INSTRUCTIONS TO FOLLOW
Write only the number of lines in the entries below that contain the string "Pixel".
--- RECORDS FOR THE TASK Enclosed Below ---
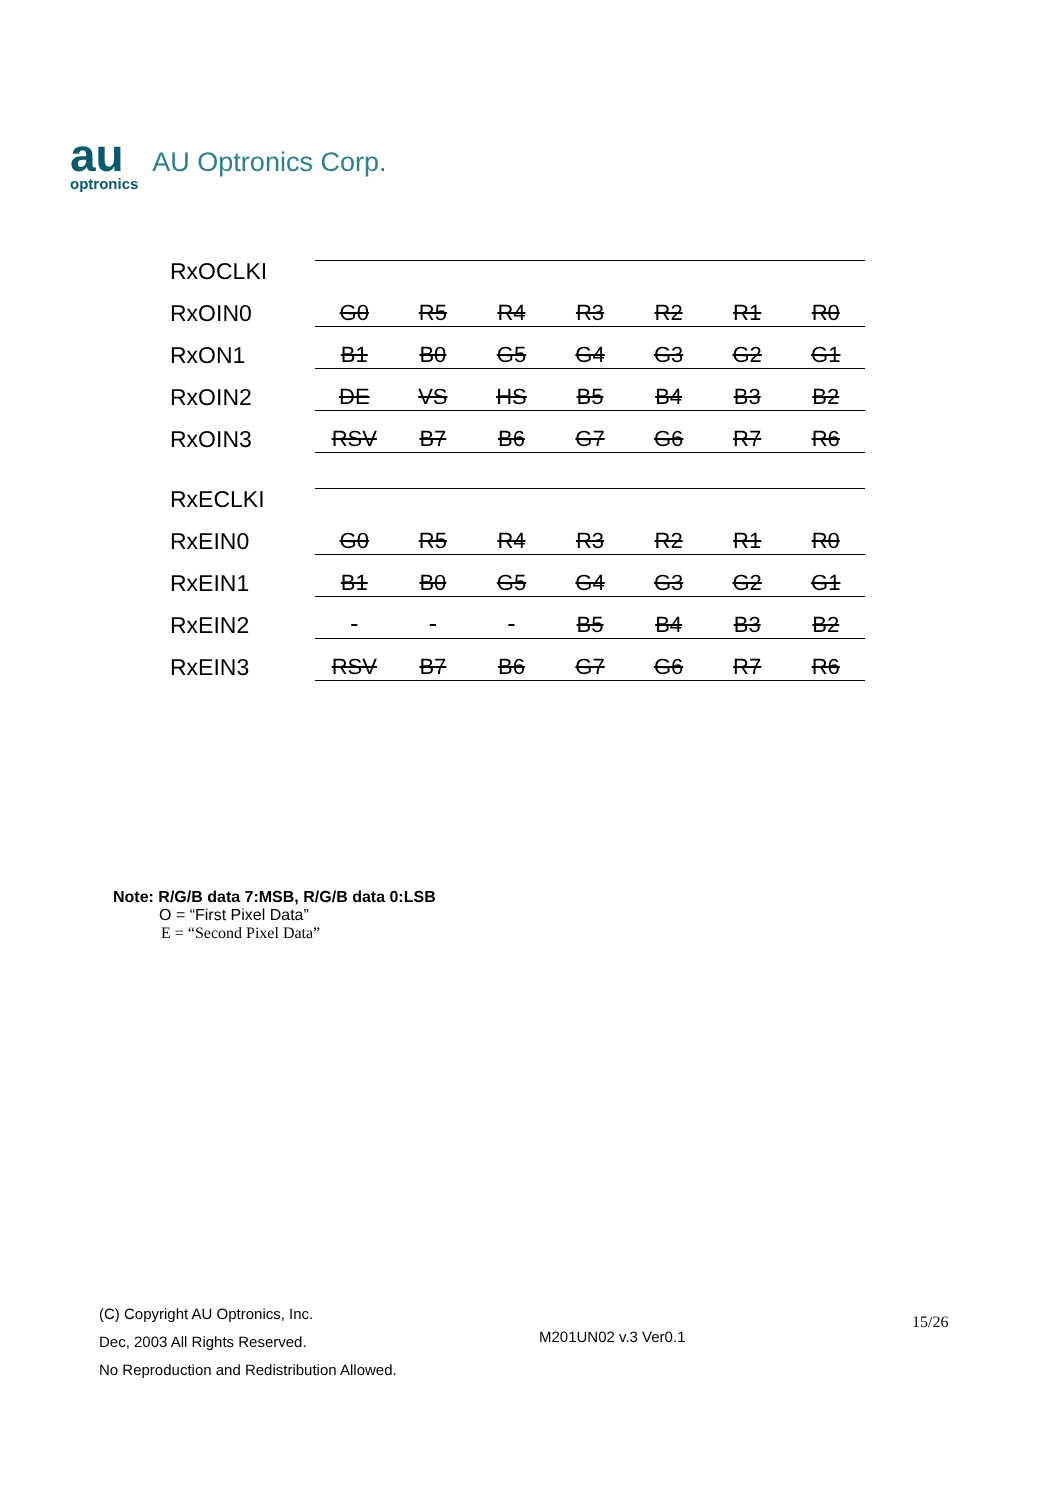au
optronics
AU Optronics Corp.
RxOCLKI
RxOIN0 G0 R5 R4 R3 R2 R1 R0
RxON1 B1 B0 G5 G4 G3 G2 G1
RxOIN2 DE VS HS B5 B4 B3 B2
RxOIN3 RSV B7 B6 G7 G6 R7 R6
RxECLKI
RxEIN0 G0 R5 R4 R3 R2 R1 R0
RxEIN1 B1 B0 G5 G4 G3 G2 G1
RxEIN2 B5 B4 B3 B2
RxEIN3 RSV B7 B6 G7 G6 R7 R6
Note: R/G/B data 7:MSB, R/G/B data 0:LSB
O = “First Pixel Data”
E = “Second Pixel Data”
(C) Copyright AU Optronics, Inc.
Dec, 2003 All Rights Reserved.
No Reproduction and Redistribution Allowed.
M201UN02 v.3 Ver0.1
15/26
--- End of Enclosed RECORDS FOR THE TASK ---
RESPONSE FOR THIS EXERCISE
2